Exactly the lines from the opening of the records through the line containing "(SMEs) install the required sensors (such as" should be copied, with both included.

* _GIVEN ENTRIES_
* * *

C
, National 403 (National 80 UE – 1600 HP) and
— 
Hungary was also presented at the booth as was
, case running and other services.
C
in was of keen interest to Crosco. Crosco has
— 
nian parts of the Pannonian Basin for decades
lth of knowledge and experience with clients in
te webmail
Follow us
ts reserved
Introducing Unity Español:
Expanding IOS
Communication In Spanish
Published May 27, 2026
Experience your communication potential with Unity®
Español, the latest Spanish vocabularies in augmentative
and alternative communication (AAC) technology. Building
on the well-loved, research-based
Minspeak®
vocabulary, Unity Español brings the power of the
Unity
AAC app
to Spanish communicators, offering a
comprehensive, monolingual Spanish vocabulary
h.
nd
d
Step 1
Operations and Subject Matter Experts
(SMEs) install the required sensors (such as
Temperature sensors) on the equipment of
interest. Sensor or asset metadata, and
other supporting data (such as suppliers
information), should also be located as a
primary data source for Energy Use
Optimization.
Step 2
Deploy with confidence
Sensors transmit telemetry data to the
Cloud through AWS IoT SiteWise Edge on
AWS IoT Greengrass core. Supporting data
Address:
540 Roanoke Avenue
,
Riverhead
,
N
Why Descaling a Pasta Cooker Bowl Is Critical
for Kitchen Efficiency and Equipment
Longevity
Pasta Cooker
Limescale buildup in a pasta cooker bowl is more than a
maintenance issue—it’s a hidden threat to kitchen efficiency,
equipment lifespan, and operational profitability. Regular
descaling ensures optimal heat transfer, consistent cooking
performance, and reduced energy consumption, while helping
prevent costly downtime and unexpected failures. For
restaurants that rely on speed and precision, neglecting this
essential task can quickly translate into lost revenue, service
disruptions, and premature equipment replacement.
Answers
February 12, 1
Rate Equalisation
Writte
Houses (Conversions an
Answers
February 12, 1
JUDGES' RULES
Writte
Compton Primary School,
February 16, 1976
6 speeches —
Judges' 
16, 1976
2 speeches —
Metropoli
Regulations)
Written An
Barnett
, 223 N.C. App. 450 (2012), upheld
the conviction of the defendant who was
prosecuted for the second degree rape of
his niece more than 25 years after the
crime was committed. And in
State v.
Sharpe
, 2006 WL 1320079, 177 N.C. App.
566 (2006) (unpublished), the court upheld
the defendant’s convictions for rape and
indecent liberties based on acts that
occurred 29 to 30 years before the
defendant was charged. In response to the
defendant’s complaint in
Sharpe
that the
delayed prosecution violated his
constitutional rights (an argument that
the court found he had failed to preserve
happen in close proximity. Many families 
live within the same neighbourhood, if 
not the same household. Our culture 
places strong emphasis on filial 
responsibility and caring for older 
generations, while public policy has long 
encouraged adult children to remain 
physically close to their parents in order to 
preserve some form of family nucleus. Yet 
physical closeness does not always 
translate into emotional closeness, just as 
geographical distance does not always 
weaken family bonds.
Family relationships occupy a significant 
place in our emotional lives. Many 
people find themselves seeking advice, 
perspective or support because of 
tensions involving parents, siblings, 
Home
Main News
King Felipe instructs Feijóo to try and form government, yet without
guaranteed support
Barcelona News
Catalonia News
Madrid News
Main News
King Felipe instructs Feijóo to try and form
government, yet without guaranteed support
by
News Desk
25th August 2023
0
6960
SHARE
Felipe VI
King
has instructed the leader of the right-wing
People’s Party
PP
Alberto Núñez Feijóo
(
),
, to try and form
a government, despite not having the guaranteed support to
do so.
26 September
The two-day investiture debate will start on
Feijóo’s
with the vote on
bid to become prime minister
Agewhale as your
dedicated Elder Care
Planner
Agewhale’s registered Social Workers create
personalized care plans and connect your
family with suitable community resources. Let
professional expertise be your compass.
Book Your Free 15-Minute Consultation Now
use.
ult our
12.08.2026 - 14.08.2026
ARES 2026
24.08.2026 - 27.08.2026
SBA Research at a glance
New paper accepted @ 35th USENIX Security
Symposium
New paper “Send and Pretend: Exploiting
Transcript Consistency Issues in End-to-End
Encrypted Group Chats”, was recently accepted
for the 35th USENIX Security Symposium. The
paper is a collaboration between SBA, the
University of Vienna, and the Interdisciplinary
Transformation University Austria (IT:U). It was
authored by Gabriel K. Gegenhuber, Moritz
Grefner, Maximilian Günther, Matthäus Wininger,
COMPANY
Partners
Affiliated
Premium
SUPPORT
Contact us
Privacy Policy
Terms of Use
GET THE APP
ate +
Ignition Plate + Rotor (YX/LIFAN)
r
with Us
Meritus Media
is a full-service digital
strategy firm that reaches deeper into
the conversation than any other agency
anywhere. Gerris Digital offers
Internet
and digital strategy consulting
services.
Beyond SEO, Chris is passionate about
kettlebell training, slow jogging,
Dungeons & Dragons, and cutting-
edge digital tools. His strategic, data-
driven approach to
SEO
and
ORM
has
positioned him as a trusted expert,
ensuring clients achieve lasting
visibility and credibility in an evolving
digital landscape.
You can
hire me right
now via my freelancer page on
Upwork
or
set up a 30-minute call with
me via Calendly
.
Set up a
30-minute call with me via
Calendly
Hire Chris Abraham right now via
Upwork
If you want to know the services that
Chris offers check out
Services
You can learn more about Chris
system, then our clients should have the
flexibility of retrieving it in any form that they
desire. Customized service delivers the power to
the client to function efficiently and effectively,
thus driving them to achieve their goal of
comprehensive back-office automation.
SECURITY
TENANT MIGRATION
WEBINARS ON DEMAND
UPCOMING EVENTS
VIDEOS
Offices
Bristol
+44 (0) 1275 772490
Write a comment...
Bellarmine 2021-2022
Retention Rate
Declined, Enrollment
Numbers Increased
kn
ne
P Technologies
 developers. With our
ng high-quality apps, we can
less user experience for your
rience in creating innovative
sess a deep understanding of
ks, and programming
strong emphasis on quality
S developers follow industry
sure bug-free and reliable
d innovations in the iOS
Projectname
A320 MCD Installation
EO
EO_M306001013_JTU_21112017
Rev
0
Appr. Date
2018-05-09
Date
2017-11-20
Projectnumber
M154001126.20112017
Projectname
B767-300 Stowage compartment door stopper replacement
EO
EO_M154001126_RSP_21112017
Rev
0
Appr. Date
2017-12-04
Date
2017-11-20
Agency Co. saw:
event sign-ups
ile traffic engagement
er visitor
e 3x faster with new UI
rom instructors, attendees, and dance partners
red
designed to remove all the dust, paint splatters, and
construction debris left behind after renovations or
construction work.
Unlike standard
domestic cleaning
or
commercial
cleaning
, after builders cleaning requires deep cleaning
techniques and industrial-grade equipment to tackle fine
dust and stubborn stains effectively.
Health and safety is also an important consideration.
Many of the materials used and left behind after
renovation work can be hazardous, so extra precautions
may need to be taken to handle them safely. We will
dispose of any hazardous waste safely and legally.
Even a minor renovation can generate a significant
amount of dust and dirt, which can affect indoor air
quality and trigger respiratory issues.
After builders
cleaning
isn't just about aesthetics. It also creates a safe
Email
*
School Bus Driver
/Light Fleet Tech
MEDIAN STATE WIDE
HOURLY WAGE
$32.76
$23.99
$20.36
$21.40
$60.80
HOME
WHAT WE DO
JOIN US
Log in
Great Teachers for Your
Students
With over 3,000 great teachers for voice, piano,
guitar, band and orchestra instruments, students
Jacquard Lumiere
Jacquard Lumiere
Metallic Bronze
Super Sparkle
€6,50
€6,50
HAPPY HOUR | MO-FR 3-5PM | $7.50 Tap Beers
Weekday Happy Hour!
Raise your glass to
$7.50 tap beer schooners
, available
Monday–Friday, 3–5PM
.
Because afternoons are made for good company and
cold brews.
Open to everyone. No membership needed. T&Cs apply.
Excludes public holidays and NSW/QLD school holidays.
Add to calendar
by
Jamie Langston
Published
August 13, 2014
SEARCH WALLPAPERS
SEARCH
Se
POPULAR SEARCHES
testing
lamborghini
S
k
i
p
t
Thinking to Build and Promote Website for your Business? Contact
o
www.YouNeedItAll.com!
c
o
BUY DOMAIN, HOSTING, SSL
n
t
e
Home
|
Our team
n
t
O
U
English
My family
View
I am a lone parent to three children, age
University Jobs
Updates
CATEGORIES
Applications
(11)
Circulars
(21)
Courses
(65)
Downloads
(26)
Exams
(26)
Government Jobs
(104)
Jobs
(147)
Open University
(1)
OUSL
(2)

* * *

* _TASK OUTPUT_
C
, National 403 (National 80 UE – 1600 HP) and
— 
Hungary was also presented at the booth as was
, case running and other services.
C
in was of keen interest to Crosco. Crosco has
— 
nian parts of the Pannonian Basin for decades
lth of knowledge and experience with clients in
te webmail
Follow us
ts reserved
Introducing Unity Español:
Expanding IOS
Communication In Spanish
Published May 27, 2026
Experience your communication potential with Unity®
Español, the latest Spanish vocabularies in augmentative
and alternative communication (AAC) technology. Building
on the well-loved, research-based
Minspeak®
vocabulary, Unity Español brings the power of the
Unity
AAC app
to Spanish communicators, offering a
comprehensive, monolingual Spanish vocabulary
h.
nd
d
Step 1
Operations and Subject Matter Experts
(SMEs) install the required sensors (such as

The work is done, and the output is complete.